UK employee satisfaction drops to two-year low

New CIPD research reveals that 24% of UK workers intend to part ways with their employer, as job satisfaction plummets

UK employee satisfaction drops to two-year low

In order to future-proof startups, entrepreneurs must ensure the happiness of their employees. Yet, a new joint study from the CIPD and Halogen Software has revealed that job satisfaction in the UK has fallen to its lowest level in two years, encouraging almost a quarter of workers to start looking for a new employer.

The product of a survey of 2,000 UK workers, the research revealed that overall job satisfaction in all sectors had plummeted from a net score of +48 in the autumn of 2015 to +40 in the first quarter of 2016, leaving only 41% satisfied with their jobs and 24% entertaining the notion of changing employer. While staff at microbusinesses were seemingly the happiest, job satisfaction in companies of this scale still fell from a net score of +76 down to +49 during the same period.

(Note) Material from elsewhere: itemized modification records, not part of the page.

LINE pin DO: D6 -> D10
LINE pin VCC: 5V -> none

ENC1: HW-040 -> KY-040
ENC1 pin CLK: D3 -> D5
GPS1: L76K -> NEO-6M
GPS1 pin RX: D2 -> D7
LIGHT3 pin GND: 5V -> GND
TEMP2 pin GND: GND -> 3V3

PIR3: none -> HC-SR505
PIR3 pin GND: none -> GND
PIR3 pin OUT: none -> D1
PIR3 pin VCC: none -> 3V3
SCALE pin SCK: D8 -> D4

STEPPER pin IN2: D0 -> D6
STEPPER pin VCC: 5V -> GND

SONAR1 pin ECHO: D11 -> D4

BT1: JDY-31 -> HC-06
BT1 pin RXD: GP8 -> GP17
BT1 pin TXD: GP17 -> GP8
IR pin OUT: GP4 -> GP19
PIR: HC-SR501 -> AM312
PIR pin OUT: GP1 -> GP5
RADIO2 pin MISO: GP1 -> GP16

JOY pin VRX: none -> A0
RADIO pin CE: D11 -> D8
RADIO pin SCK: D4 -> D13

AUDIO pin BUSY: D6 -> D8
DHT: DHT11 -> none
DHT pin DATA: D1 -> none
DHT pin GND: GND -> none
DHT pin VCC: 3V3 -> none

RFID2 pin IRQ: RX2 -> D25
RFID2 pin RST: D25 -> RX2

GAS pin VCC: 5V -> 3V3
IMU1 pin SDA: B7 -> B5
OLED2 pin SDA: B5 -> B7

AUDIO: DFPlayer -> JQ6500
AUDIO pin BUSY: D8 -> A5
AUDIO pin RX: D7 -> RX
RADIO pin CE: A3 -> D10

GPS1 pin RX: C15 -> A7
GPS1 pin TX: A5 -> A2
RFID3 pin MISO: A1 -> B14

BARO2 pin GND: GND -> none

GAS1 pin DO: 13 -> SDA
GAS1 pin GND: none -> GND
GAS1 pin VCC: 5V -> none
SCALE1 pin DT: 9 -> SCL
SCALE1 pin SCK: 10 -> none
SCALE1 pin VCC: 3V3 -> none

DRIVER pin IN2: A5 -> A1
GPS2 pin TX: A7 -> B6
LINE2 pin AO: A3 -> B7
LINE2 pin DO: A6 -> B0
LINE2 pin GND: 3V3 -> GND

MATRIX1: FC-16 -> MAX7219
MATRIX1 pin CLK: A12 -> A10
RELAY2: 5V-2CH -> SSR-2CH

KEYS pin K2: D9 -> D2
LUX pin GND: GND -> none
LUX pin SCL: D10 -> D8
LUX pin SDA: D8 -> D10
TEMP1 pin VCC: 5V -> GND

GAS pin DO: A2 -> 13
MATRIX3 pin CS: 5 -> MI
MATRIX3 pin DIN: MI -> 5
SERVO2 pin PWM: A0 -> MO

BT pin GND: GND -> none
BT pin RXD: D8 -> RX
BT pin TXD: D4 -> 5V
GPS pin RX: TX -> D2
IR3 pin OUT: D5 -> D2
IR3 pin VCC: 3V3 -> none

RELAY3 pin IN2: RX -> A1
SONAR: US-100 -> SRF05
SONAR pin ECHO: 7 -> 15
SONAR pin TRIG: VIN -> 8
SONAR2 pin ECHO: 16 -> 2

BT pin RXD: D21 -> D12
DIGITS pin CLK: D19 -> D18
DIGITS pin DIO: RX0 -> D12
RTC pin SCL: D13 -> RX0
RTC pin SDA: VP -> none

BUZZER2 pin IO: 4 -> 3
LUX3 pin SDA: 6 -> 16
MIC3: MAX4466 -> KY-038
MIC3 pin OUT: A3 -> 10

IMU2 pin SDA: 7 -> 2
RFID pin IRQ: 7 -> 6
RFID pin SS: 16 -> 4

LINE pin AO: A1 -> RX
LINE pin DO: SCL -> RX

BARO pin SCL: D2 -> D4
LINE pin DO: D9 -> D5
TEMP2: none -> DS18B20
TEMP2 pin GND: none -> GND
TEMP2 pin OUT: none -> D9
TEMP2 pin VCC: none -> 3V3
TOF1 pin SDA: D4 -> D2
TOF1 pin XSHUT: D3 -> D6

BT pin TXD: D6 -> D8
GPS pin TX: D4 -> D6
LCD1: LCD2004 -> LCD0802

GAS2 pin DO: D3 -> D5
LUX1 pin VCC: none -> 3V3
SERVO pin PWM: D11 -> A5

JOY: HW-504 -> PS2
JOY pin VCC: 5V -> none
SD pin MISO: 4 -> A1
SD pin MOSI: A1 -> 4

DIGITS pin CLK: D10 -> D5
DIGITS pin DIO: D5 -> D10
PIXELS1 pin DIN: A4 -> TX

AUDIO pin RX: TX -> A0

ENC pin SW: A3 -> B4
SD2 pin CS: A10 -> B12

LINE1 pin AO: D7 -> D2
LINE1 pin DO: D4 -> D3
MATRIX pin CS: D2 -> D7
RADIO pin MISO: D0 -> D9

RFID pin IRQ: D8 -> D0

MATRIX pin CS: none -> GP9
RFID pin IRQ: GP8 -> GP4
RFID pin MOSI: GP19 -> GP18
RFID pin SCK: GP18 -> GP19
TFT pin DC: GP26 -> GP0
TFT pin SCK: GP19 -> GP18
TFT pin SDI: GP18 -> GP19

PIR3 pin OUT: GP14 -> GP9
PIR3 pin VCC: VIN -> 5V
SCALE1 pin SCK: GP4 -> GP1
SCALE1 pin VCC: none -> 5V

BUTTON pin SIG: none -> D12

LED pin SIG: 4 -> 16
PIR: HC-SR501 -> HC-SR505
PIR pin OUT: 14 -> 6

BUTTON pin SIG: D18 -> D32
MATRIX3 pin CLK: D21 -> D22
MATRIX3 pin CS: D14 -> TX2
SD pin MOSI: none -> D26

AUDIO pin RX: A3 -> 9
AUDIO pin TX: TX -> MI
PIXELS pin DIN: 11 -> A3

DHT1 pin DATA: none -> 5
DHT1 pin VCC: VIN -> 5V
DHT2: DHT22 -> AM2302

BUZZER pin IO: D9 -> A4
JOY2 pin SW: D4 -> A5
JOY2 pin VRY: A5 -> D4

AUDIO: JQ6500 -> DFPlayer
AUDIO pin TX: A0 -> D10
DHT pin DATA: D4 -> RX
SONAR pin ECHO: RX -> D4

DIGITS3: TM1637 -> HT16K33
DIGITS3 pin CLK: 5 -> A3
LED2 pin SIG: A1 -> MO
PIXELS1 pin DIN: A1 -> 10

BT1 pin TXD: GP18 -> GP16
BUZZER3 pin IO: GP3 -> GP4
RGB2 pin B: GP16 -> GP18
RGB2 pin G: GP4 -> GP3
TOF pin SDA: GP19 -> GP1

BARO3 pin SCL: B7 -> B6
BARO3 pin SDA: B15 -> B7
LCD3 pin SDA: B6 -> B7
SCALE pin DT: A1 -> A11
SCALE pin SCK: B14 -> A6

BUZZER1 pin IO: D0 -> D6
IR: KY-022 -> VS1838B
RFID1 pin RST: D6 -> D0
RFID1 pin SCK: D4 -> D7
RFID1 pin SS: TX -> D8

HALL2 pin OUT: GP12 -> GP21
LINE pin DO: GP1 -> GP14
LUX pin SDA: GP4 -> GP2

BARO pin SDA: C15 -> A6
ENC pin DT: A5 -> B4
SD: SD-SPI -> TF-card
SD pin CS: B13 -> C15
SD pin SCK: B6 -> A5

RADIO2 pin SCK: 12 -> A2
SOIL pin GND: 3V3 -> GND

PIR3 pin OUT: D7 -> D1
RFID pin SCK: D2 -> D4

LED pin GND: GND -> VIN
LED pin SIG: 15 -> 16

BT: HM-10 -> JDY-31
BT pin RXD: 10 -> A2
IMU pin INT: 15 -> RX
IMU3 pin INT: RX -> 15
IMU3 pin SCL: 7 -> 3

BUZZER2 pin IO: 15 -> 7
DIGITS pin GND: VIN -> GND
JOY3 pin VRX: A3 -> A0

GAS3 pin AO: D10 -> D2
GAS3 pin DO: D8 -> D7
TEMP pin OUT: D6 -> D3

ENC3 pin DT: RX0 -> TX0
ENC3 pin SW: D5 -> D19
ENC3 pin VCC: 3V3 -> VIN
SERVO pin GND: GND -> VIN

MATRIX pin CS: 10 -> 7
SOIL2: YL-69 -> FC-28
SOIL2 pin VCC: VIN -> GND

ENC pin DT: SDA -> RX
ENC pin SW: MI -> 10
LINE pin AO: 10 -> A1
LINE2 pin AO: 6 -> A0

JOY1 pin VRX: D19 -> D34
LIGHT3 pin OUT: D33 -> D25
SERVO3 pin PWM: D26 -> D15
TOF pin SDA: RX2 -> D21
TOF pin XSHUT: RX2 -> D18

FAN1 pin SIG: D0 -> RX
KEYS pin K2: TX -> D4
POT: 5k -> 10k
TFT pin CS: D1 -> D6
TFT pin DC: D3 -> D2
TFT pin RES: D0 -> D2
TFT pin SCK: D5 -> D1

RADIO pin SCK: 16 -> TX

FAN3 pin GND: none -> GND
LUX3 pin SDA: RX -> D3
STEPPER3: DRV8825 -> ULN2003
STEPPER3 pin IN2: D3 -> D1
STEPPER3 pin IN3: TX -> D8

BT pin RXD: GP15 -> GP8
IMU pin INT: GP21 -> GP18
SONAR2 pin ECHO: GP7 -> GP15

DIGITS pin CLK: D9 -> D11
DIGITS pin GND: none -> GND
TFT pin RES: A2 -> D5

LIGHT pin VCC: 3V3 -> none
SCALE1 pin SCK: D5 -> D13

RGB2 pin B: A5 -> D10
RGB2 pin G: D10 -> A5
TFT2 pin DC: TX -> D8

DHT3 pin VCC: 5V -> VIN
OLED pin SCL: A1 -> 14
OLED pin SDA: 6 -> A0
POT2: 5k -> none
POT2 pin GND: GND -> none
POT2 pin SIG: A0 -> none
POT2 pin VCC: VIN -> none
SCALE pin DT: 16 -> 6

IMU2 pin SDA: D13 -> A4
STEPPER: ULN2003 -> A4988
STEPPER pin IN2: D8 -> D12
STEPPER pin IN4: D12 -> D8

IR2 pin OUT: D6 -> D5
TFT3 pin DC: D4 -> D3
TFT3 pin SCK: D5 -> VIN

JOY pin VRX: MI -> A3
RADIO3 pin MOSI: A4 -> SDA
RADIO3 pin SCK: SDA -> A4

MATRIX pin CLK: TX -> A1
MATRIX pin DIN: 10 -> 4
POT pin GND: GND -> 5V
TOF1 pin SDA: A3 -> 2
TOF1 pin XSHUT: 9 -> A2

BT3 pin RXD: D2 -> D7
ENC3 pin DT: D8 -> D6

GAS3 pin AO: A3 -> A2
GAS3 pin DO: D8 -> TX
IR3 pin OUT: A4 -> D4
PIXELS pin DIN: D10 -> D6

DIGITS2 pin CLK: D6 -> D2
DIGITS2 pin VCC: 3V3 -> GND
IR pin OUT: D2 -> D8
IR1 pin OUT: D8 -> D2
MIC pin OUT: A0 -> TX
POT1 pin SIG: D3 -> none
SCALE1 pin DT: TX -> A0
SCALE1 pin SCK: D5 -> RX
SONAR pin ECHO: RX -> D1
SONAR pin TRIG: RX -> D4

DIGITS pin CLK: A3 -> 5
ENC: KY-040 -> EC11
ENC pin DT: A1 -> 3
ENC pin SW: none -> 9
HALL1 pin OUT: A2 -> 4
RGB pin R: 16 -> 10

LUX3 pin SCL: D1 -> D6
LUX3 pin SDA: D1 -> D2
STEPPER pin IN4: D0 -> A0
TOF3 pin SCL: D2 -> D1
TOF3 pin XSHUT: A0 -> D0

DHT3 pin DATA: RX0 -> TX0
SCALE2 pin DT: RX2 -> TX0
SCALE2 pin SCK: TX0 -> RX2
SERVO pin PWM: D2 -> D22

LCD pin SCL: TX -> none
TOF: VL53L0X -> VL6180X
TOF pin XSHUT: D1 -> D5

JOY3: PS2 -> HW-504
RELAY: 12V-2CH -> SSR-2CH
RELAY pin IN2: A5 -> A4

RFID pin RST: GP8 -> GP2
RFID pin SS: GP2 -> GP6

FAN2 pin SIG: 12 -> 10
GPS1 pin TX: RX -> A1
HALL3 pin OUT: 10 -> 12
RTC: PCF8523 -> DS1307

A lack of clear career progression was revealed to be the number one reason for employees’ dissatisfaction, with 36% feeling unable to fulfil career aspirations with current employers. Perhaps a contributing factor to this is the fact that 27% of staff said they are unhappy with skill-development opportunities. Another reason for workers’ dissatisfaction was performance management, with 23% considering their company’s employee evaluation process unfair.

“Despite global economic uncertainty, employers need to think of new ways to keep their employees engaged and committed,” said Claire McCartney, research adviser for resourcing and talent planning at the CIPD. “They need to think about career growth in a more holistic way, rather than traditional hierarchal progression and instead give employees [..] opportunities that maximise their skills and their employability moving forward.”

Dominique Jones, chief people officer at Halogen Software, added: “These figures demonstrate a clear need for employers to shift their approach to performance management – to make it an on-going part of the rhythm of work – not a separate, once-a-year burden.”

Ultimately, entrepreneurs would be well advised to help employees fulfil their ambitions, otherwise they risk losing talent.